Assignment - Line by line, retype the data exactly as it is given.

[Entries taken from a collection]
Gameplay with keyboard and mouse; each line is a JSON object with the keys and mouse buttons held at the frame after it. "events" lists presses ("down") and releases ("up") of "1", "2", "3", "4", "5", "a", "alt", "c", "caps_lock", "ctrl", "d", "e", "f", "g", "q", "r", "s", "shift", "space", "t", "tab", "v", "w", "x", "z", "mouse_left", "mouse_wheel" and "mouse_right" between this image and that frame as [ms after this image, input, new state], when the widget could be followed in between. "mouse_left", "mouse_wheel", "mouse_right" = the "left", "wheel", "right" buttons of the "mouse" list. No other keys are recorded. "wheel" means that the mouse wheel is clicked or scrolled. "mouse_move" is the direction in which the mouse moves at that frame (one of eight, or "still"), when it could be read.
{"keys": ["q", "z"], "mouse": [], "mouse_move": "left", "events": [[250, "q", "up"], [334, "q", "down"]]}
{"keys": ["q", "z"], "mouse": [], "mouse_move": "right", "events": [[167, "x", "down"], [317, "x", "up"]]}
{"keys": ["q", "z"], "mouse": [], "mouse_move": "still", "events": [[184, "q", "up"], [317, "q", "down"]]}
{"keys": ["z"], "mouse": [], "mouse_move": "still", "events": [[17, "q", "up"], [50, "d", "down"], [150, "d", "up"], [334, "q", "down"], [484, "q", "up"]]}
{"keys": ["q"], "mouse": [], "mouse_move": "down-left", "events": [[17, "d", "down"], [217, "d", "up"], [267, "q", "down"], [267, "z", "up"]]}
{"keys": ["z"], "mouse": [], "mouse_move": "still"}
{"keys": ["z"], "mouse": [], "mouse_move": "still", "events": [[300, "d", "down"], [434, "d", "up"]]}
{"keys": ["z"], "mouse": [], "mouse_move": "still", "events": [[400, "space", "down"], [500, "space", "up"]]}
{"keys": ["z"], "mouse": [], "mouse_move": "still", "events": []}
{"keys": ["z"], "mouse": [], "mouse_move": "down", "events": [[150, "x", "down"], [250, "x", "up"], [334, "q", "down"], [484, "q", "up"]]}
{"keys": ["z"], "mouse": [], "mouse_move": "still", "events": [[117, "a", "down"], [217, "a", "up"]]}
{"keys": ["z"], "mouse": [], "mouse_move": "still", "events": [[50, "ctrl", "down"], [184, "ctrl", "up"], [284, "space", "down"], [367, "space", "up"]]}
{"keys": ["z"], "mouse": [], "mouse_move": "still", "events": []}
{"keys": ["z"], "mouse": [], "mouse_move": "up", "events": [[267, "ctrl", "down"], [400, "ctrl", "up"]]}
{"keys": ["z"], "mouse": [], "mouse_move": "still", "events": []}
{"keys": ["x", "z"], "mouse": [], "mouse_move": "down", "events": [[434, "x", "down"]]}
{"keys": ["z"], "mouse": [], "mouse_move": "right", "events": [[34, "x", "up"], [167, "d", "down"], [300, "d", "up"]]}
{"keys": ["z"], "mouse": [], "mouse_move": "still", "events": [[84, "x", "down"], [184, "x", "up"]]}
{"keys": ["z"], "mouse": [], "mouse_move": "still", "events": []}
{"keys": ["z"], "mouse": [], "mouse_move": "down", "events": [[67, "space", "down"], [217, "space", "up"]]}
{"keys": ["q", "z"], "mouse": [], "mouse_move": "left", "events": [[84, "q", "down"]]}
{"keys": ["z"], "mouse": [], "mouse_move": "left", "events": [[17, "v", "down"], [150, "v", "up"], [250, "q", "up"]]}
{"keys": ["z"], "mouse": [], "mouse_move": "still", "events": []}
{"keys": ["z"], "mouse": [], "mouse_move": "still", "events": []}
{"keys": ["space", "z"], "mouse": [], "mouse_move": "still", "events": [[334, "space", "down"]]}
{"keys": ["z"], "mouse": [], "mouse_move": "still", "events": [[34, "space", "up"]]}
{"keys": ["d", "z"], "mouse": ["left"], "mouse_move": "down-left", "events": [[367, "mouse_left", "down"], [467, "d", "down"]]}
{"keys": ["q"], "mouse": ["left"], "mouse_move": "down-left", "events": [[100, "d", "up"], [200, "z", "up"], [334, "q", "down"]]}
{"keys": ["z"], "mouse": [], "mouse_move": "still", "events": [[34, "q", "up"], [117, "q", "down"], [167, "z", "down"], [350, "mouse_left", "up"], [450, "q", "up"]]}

Written answer -
Gameplay with keyboard and mouse; each line is a JSON object with the keys and mouse buttons held at the frame after it. "events" lists presses ("down") and releases ("up") of "1", "2", "3", "4", "5", "a", "alt", "c", "caps_lock", "ctrl", "d", "e", "f", "g", "q", "r", "s", "shift", "space", "t", "tab", "v", "w", "x", "z", "mouse_left", "mouse_wheel" and "mouse_right" between this image and that frame as [ms after this image, input, new state], when the widget could be followed in between. "mouse_left", "mouse_wheel", "mouse_right" = the "left", "wheel", "right" buttons of the "mouse" list. No other keys are recorded. "wheel" means that the mouse wheel is clicked or scrolled. "mouse_move" is the direction in which the mouse moves at that frame (one of eight, or "still"), when it could be read.
{"keys": ["q", "z"], "mouse": [], "mouse_move": "left", "events": [[250, "q", "up"], [334, "q", "down"]]}
{"keys": ["q", "z"], "mouse": [], "mouse_move": "right", "events": [[167, "x", "down"], [317, "x", "up"]]}
{"keys": ["q", "z"], "mouse": [], "mouse_move": "still", "events": [[184, "q", "up"], [317, "q", "down"]]}
{"keys": ["z"], "mouse": [], "mouse_move": "still", "events": [[17, "q", "up"], [50, "d", "down"], [150, "d", "up"], [334, "q", "down"], [484, "q", "up"]]}
{"keys": ["q"], "mouse": [], "mouse_move": "down-left", "events": [[17, "d", "down"], [217, "d", "up"], [267, "q", "down"], [267, "z", "up"]]}
{"keys": ["z"], "mouse": [], "mouse_move": "still"}
{"keys": ["z"], "mouse": [], "mouse_move": "still", "events": [[300, "d", "down"], [434, "d", "up"]]}
{"keys": ["z"], "mouse": [], "mouse_move": "still", "events": [[400, "space", "down"], [500, "space", "up"]]}
{"keys": ["z"], "mouse": [], "mouse_move": "still", "events": []}
{"keys": ["z"], "mouse": [], "mouse_move": "down", "events": [[150, "x", "down"], [250, "x", "up"], [334, "q", "down"], [484, "q", "up"]]}
{"keys": ["z"], "mouse": [], "mouse_move": "still", "events": [[117, "a", "down"], [217, "a", "up"]]}
{"keys": ["z"], "mouse": [], "mouse_move": "still", "events": [[50, "ctrl", "down"], [184, "ctrl", "up"], [284, "space", "down"], [367, "space", "up"]]}
{"keys": ["z"], "mouse": [], "mouse_move": "still", "events": []}
{"keys": ["z"], "mouse": [], "mouse_move": "up", "events": [[267, "ctrl", "down"], [400, "ctrl", "up"]]}
{"keys": ["z"], "mouse": [], "mouse_move": "still", "events": []}
{"keys": ["x", "z"], "mouse": [], "mouse_move": "down", "events": [[434, "x", "down"]]}
{"keys": ["z"], "mouse": [], "mouse_move": "right", "events": [[34, "x", "up"], [167, "d", "down"], [300, "d", "up"]]}
{"keys": ["z"], "mouse": [], "mouse_move": "still", "events": [[84, "x", "down"], [184, "x", "up"]]}
{"keys": ["z"], "mouse": [], "mouse_move": "still", "events": []}
{"keys": ["z"], "mouse": [], "mouse_move": "down", "events": [[67, "space", "down"], [217, "space", "up"]]}
{"keys": ["q", "z"], "mouse": [], "mouse_move": "left", "events": [[84, "q", "down"]]}
{"keys": ["z"], "mouse": [], "mouse_move": "left", "events": [[17, "v", "down"], [150, "v", "up"], [250, "q", "up"]]}
{"keys": ["z"], "mouse": [], "mouse_move": "still", "events": []}
{"keys": ["z"], "mouse": [], "mouse_move": "still", "events": []}
{"keys": ["space", "z"], "mouse": [], "mouse_move": "still", "events": [[334, "space", "down"]]}
{"keys": ["z"], "mouse": [], "mouse_move": "still", "events": [[34, "space", "up"]]}
{"keys": ["d", "z"], "mouse": ["left"], "mouse_move": "down-left", "events": [[367, "mouse_left", "down"], [467, "d", "down"]]}
{"keys": ["q"], "mouse": ["left"], "mouse_move": "down-left", "events": [[100, "d", "up"], [200, "z", "up"], [334, "q", "down"]]}
{"keys": ["z"], "mouse": [], "mouse_move": "still", "events": [[34, "q", "up"], [117, "q", "down"], [167, "z", "down"], [350, "mouse_left", "up"], [450, "q", "up"]]}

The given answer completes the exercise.